+++ Dataset excerpts

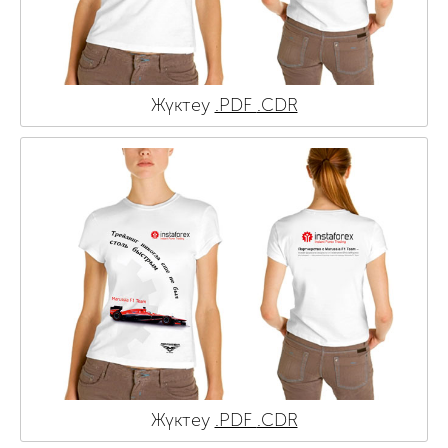
Жүктеу
.PDF
.CDR
Жүктеу
.PDF
.CDR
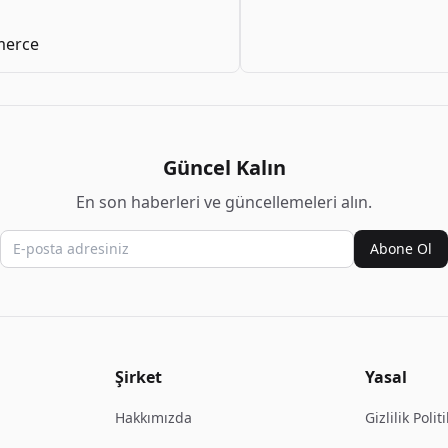
erce
Güncel Kalın
En son haberleri ve güncellemeleri alın.
Abone Ol
Şirket
Yasal
Hakkımızda
Gizlilik Polit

++++++

(About this exercise)
For this exercise, print all of the entries exactly as they appear, but without pictures.

(Result for this task)
Жүктеу
.PDF
.CDR
Жүктеу
.PDF
.CDR
erce
Güncel Kalın
En son haberleri ve güncellemeleri alın.
Abone Ol
Şirket
Yasal
Hakkımızda
Gizlilik Polit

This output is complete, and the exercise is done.